LETTER | Civil society strongly protests the prime minister’s decision to keep the Council of Eminent Persons (CEP) 100-day report secret simply by saying it is the government’s business.
He has also announced that the Official Secrets Act 1972 (OSA) will stay despite the Pakatan Harapan coalition’s promised revision prior to GE14.
This is in total contradiction to the new government’s commitment to total transparency during the exposés of the Najib Abdul Razak administration just after the May elections.
Refusal to be complicit
NGOs like Suara Rakyat Malaysia (Suaram) that submitted their reports to the Institutional Reforms Committee (IRC) certainly want their submissions to be made public so that the public knows that we are not complicit in the new government’s reneging on their GE14 promises.
Since the May elections, many of our human rights demands have not been met and these include not just the OSA but also detention-without-trial laws, the Sedition Act 1948, child marriages, harassment of the lesbian, gay, bisexual, transsexual and queer (LGBTQ) community and the violations of indigenous peoples’ rights.
If the Harapan government does not make the CEP report public, the people may think that the government acted on our recommendations. Thus, I would like to suggest that the Harapan government releases the IRC report since it was submitted separately to the CEP.
CEP’s reputation at stake
The old BN government used to say that the OSA was needed for national security. Now, the new Harapan government says that submissions to the CEP are “sensitive” and that some businesses may suffer.
Really? Does it justify PKR vice-president Rafizi Ramli’s charges under the OSA then since he wasn’t sensitive enough to the health of the corporation he was exposing? After the cows and condos scandal he raised to deserve the charges under the OSA, he might well say, “What a load of bullocks!”
The CEP needs to be reminded that they will be held culpable in Prime Minister Dr Mahathir Mohamad’s recent decisions, which are not just contradictory to the Harapan manifesto but look like the repeat of Mahathir 1.0.
These include the announcement that sovereign wealth fund Khazanah Nasional will be privatised for bumiputera interests and the new national car project Proton 2.0.
Presumably, the prime minister was advised by his Council of Eminent Persons on these decisions. If not, how are we to know when the CEP report is kept secret? I am afraid they will have to live with their tarnished reputation.
Harapan reneging on more promises
This is what was promised to Malaysians in the coalition’s Buku Harapan by Harapan leader Zaid Ibrahim:
“A promise that the Official Secrets Act 1972 in its current form will be repealed will tell Malaysians that corrupt leaders can no longer hide behind draconian legislation. If this act is repealed, our ministers, top civil servants and police chiefs in future will no longer be so filthy rich to steal as they like. It will tell the people that those in the government will not be able to classify documents as official secrets at whim. With this act of revocation, those who have stolen government property will find themselves facing the attention of the world…”

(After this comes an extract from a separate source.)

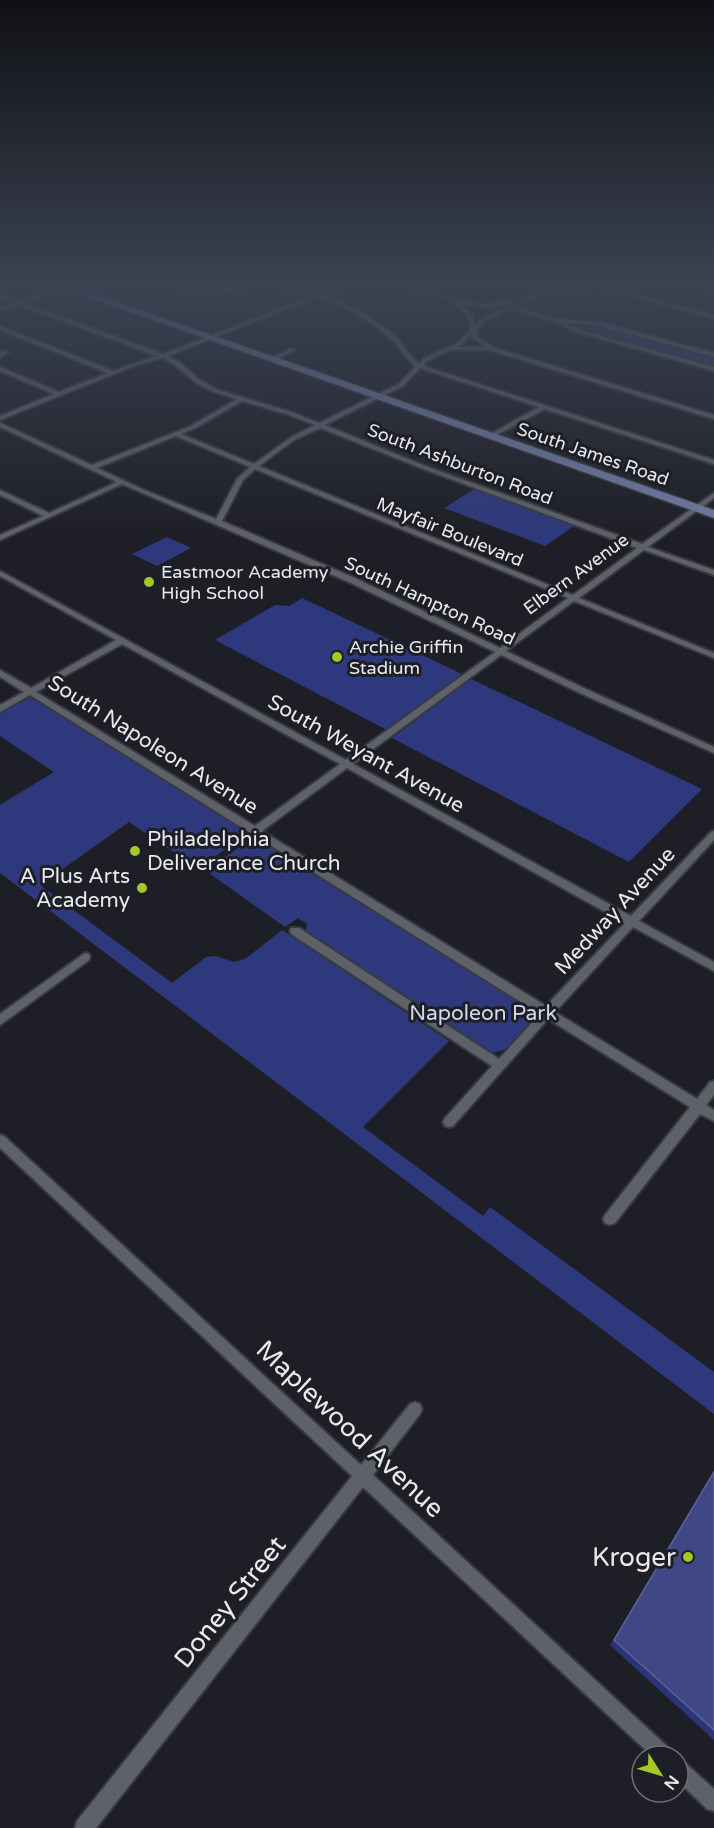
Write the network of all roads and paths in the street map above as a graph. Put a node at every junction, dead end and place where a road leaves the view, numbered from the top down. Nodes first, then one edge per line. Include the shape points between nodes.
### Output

If I quoted all the statements condemning the OSA by former dissidents who now sit in the new government, they would run into reams.
I still remember the rousing speeches against the OSA by all these former “democrats” since the seventies. These are recorded in a publication by eco-activist Gurmit Singh KS during the eighties titled: “No to Secrecy: The campaign against 1986's amendments to the OSA”.
Even more recently on Aug 17, 2017, DAP supremo Lim Kit Siang told a forum that “the Pakatan Harapan coalition will repeal the Official Secrets Act (OSA) and replace it with and a new Freedom of Information Act if it comes into power at the next elections…we are committed to work towards the repeal of the OSA and fight for its inclusion in the Pakatan Harapan manifesto to show its commitment to transparency in line with the spirit of the ‘New Malaysia’”.
The infringement of the rule of law by the OSA was best summed up by Param Cumaraswamy, then president of the Malaysian Bar in 1986:
“With the definition of official secret so wide, coupled with the one-year minimum sentence and the power of the courts curtailed, there is no doubt that the OSA infringes the concept of the rule of law. It confers wide discretionary powers on public officers without adequate protection against abuse. The powers of our courts, which are traditionally the guardians of our freedoms, will be curtailed. The right to free speech and expression guaranteed under our Constitution will be unduly restricted…”
KUA KIA SOONG is Suaram adviser.
The views expressed here are those of the author/contributor and do not necessarily represent the views of Malaysiakini.